# Task to carry out:
From the entries that follow, pick out all lines holding "Release".

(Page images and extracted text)
<<<<

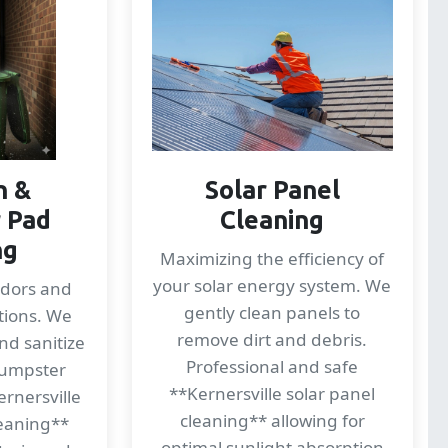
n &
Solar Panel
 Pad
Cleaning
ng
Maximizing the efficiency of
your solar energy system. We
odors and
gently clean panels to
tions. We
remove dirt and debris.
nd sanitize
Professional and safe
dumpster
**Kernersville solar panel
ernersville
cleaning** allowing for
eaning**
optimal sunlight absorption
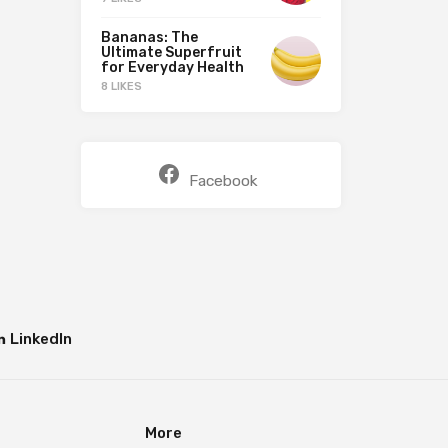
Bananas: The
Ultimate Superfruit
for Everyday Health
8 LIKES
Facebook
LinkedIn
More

>>>>
<<<<

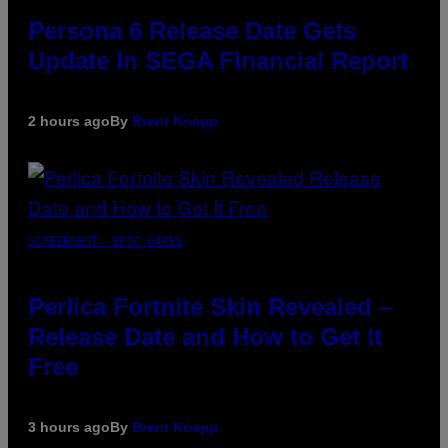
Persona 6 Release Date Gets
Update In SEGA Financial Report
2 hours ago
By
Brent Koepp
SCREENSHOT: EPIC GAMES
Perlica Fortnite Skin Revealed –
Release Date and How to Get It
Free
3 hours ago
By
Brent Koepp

>>>>

# Solution:
Persona 6 Release Date Gets
Release Date and How to Get It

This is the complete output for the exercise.